For as Pope Francis put it when he was Cardinal Bergoglio, the attempt to foist gay marriage upon society is “a machination of the father of lies.” And the Catholic Church will not compromise with him.

My hope is that, in standing firm and fighting this fight, Bishop Campbell will inspire his brother bishops to the same courage. Pentecost is near. Let us pray for the gift of fortitude for our bishops. Those who love evil are determined, in the end, to make opposition to homosexuality, wherever it comes from, illegal. They are serious. So should we be.

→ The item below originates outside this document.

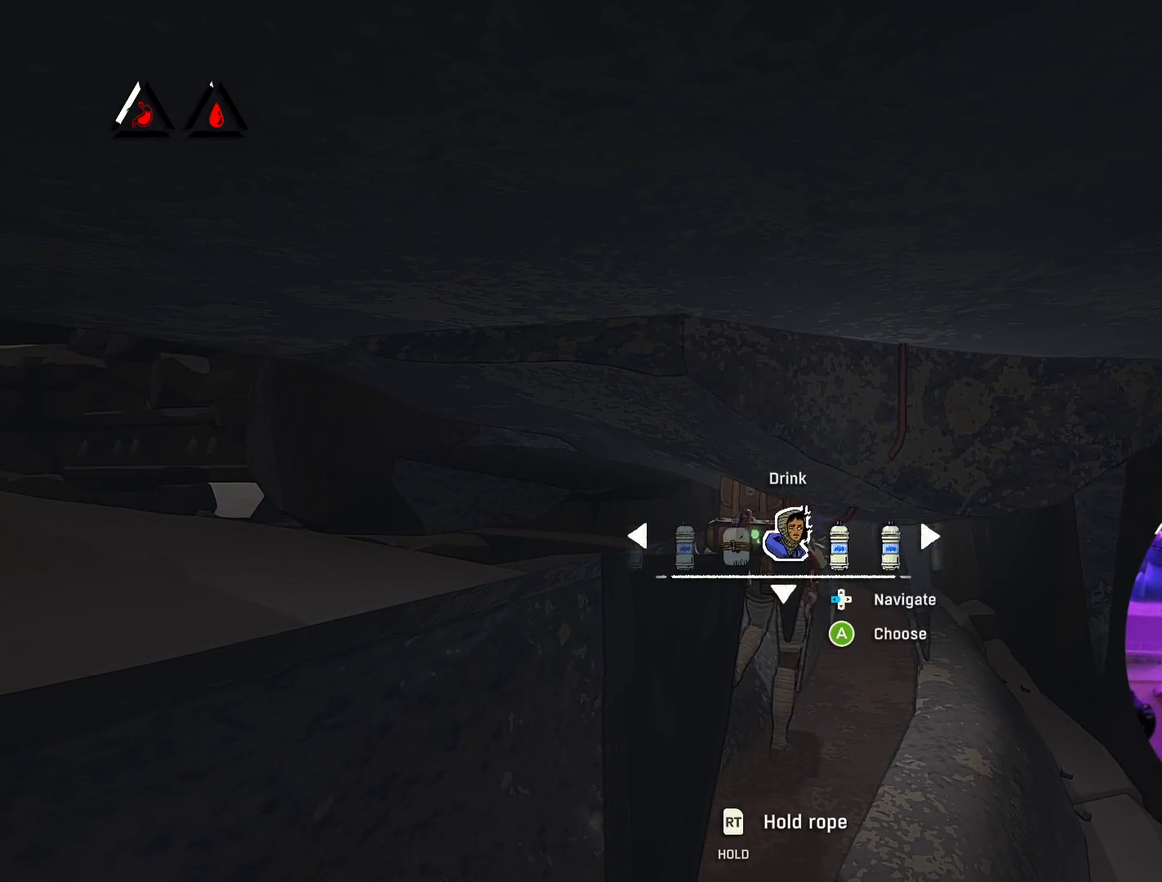
{"buttons": [], "left_stick": "center", "right_stick": "center", "events": [[167, "A", "down"], [250, "A", "up"]]}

Catholic bishops, this is the time to stand up. This is the time to man up. We have your back. I certainly do.

 

 

You can write Bishop Campbell a letter of support:

Most Rev. Frederick Campbell
Bishop of Columbus
198 East Broad Street
Columbus, OH 43215
commailbox@colsdioc.org

 


 

updates

1. Deacon Greg Kandra also picks up on this story, emphasizing the same point that I make above: The firing is not over Ms. Hale’s orientation, but over her “spousal relationship.”

2. Here is a sad and disgusting example of what I mean when I say that bullies are not interested in being reasoned with, and that pro-gay activists are bullies. Such is, in part, cost we must be willing to pay for speaking the truth in season and out of season.

3. In a related story in the Washington Post, Bishop William Murphy—who had earlier fired a man from his parish job for marrying his male partner—has returned to him a petition, signed by 18,000, asking that he be reinstated. The cover-letter on the petition is just one sentence long: “FROM YOUR FAITHFUL ROMAN CATHOLIC BISHOP.” No signature. Well, kudos to Bishop Murphy. The former employee, Nicholas Coppola, says, “I really don’t understand what sort of message Bishop Murphy is trying to send.”

[Well, I understand it, loud as a bell. Bishop Murphy had a more polite (and longer) way of putting it than I would have.]

“Is he no longer listening to the faithful?” wonders Coppola.

[Actually he is. It’s just that you’re not one of them. Not right now. You need to repent.]

4. I heard this a few days ago on a podcast, but am linking it here because I saw it again today on The Blaze. Lesbian activist Masha Gessen is very outspoken in admitting that the push for same-sex marriage is not about “equal rights,” but rather about destroying the institution of marriage altogether. An audio clip of Gessen is at the link. It is necessary to always be thinking three or four steps ahead to where the progressive activists really want to take us. It’s never one big leap; it’s always a series of gradual, seemingly harmless steps, couched in the language of “equality” and “rights.” Or as C.S. Lewis put it, in the voice of Screwtape, “The safest road to Hell is the gradual one—the gentle slope, soft underfoot, without sudden turnings, without milestones, without signposts.”